En Formule 1, le dopage n’est pas une méthode utilisée. Cependant d’anciens pilotes très connus ont eu recours à une hygiène de vie douteuse durant leur carrière.

Le plus connu de tous est évidemment James Hunt, qui fut un pilote surdoué et exceptionnel. Il ne cachait pas sa consommation régulière de drogues et d’alcool. Entre autres, le cannabis et la cocaïne. Cependant, à seulement 45 ans, James Hunt meurt d’une crise cardiaque. On peut donc légitiment se demander si sa consommation de drogue et d’alcool aurait un lien étroit avec sa mort.

Un autre cas intéressant et celui de Sirling Moss, qui assumerait sa consommation d’amphétamine dans le but de rester éveillé. Cela permettait d’analyser, ainsi qu’intégrer le plus de données possibles avant la course. Aujourd’hui, cette pratique est évidemment interdite.

Le cas le plus récent de dopage et surtout considéré comme étant le seul officiel est apparu en 2002, avec le pilote Tomas Enge. Effectivement, le pilote tchèque se dopait au cannabis. Son titre de Champion de F3000 lui a été retiré.

Enfin, en 2014, l’ancien pilote de F1, Franck Montagny alors pilote de FE, fut contrôlé positif à la cocaïne. Le français a été suspendu pendant 2 ans par la FIA.

L’inutilité du dopage en F1

La principale question de cet article est donc, pourquoi aujourd’hui, la F1 ne connaît-elle pas de réelle histoire de dopage ? En Formule 1, le dopage est tout simplement inutile. Si on reprend l’exemple du dopage hippique et qu’on le retranscrit au sport automobile, on comprend que cela est tout simplement incomparable. On ne peut pas « doper » la voiture avec des substances. Même si effectivement, il est possible de trafiquer plus ou moins certaines pièces de la voiture (illégalement) pour pouvoir augmenter les performances de celle-ci. Ce qui n’est évidemment pas la même chose.

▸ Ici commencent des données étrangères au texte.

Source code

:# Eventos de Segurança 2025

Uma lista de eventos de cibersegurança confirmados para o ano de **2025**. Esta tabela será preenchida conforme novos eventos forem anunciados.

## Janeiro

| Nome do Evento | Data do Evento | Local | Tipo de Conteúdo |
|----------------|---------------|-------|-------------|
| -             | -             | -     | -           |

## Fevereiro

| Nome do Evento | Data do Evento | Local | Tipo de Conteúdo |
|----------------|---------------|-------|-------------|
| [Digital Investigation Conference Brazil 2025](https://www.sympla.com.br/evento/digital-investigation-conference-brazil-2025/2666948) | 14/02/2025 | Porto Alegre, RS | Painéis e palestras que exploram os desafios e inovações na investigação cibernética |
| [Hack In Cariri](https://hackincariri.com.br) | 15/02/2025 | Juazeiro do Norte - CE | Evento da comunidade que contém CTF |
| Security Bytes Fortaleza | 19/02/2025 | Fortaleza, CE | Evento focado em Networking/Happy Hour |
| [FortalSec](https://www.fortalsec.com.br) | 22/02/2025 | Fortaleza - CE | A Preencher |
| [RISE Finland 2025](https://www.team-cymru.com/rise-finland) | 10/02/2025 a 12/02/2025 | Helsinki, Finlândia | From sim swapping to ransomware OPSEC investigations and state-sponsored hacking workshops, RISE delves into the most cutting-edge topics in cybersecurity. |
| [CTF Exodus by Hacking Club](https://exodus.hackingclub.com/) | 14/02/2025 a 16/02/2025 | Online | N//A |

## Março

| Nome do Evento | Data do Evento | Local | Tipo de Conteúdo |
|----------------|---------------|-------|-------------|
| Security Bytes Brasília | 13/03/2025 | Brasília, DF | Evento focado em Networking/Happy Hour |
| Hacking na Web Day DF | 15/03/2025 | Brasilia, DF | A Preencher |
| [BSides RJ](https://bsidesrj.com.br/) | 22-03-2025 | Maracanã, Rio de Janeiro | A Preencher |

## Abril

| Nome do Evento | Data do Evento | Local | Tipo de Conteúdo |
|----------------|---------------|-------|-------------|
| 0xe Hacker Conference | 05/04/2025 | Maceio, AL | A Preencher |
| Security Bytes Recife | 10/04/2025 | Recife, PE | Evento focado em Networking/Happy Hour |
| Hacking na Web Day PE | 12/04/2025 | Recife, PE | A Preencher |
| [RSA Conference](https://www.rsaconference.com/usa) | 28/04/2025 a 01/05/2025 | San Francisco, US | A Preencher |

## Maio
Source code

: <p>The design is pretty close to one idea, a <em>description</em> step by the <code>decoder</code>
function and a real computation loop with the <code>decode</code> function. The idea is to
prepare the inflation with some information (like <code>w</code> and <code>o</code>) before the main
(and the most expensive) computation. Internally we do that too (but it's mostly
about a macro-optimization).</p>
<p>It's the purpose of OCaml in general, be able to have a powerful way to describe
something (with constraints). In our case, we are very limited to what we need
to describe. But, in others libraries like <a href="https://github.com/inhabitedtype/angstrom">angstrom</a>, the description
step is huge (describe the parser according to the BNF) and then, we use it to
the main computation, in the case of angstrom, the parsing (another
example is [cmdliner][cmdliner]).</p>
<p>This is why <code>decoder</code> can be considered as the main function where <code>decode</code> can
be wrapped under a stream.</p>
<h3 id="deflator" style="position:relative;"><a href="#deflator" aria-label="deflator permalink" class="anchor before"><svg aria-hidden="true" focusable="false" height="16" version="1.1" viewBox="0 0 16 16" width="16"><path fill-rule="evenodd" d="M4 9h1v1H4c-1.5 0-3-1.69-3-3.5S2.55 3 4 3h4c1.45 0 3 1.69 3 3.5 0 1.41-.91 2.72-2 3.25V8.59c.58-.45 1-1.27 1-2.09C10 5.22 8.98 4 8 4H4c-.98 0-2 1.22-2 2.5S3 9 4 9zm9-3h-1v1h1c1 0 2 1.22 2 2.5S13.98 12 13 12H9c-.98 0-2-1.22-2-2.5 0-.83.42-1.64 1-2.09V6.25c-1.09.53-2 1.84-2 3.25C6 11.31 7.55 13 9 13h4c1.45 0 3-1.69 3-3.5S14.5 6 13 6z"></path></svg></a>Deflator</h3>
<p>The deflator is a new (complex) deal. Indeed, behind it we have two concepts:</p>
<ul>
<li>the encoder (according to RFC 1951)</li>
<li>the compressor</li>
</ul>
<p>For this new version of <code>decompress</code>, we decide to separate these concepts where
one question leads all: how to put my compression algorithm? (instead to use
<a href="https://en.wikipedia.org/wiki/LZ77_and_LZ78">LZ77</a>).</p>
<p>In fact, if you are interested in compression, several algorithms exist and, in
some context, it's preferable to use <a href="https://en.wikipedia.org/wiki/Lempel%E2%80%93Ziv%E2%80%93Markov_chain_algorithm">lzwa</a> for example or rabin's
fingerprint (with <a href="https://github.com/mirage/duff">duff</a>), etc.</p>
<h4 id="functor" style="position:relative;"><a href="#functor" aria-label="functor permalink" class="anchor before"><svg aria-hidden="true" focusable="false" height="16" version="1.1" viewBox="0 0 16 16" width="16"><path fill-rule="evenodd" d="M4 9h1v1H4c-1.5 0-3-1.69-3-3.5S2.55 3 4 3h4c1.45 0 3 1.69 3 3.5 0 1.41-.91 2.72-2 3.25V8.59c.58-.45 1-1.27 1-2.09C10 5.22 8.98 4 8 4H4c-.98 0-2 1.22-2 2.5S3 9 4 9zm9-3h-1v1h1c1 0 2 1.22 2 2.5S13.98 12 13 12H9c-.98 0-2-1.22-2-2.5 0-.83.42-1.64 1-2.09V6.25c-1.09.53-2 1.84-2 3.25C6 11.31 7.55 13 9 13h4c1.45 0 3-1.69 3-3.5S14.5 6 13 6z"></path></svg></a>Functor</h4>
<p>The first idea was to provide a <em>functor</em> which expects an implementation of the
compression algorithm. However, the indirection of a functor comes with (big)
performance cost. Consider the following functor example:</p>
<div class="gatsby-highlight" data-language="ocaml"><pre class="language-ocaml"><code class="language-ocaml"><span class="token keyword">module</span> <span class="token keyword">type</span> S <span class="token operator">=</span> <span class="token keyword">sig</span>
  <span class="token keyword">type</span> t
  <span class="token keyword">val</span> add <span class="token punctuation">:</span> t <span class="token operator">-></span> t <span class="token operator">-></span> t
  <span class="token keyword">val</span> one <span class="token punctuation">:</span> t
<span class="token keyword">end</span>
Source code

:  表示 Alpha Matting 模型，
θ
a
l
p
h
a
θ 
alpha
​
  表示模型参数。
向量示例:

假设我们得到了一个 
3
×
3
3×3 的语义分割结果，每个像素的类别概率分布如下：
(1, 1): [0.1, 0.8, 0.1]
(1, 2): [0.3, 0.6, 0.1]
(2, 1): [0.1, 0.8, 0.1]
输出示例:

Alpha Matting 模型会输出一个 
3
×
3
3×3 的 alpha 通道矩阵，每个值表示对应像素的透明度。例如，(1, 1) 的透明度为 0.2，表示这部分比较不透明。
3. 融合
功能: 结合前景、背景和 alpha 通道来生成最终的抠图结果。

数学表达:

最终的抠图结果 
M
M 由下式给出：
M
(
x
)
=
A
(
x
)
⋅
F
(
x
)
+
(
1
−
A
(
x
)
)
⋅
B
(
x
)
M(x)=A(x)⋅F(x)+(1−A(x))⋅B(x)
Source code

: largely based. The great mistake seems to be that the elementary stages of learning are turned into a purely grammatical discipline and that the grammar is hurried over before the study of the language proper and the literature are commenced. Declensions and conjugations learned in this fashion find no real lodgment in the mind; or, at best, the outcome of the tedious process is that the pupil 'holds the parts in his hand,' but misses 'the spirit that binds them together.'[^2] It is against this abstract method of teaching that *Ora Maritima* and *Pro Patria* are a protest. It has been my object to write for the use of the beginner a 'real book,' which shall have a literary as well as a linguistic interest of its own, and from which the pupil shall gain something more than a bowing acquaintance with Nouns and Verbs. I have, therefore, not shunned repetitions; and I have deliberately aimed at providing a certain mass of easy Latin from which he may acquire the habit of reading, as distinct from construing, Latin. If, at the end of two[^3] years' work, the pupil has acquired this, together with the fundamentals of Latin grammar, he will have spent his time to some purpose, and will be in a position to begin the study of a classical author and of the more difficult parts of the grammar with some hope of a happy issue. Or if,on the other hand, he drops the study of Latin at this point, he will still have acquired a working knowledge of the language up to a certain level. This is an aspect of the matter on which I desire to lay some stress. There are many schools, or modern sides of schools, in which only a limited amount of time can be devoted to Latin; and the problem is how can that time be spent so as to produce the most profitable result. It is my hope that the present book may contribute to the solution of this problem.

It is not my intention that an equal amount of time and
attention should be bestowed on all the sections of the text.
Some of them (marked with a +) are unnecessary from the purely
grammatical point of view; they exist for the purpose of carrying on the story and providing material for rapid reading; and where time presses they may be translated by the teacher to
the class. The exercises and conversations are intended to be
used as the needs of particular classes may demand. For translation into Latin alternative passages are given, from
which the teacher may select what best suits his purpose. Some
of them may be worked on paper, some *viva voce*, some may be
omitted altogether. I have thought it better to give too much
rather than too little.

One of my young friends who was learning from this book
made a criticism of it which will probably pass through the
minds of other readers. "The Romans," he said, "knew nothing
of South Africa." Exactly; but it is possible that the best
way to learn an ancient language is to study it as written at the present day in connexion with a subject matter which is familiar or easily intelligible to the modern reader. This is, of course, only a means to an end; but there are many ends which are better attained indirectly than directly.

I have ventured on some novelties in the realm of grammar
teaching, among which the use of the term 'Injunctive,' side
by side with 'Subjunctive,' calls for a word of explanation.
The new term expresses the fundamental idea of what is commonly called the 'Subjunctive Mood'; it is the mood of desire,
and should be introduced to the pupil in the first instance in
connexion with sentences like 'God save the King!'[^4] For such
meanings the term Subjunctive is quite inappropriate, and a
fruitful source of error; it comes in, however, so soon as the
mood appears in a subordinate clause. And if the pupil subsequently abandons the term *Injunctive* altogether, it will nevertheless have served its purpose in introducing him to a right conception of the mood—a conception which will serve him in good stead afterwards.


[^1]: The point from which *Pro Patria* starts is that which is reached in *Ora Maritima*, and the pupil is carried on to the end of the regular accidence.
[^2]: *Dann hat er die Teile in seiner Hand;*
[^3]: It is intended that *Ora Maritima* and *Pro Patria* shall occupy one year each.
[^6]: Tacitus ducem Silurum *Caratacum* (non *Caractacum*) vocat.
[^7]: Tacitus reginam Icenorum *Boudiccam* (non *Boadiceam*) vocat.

Deuxièmement, un pilote qui se dope n’aura pas les résultats obtenus d’un autre sportif de haut niveau, pratiquant un sport plus traditionnel comme le culturisme par exemple. Tout simplement parce que dans ces sports, le sportif qui se dope se met personnellement et seulement lui en danger. En F1, le pilote qui se dope se met lui-même en danger, mais également les autres pilotes, voire les personnes travaillant aux abords de la piste, comme son équipe ou les commissaires sportifs. Il ne faut, pas oublier qu’avant tout, la Formule 1 est un sport dangereux, puisqu’il est qualifié de « sport extrême ». 

Cependant, cela n’empêche la réalisation partielles de contrôles anti-dopage au cours de l’année, pour parvenir à sévir, si nécessaire.

En outre, il est certain que le dopage en Formule 1 ne fait pas partie des problèmes majeurs liés à ce sport. Les pilotes savent qu’il y aurait de lourdes conséquences pour eux et pour les autres, dans un sport où chaque pilote risque déjà beaucoup dans chacune des courses.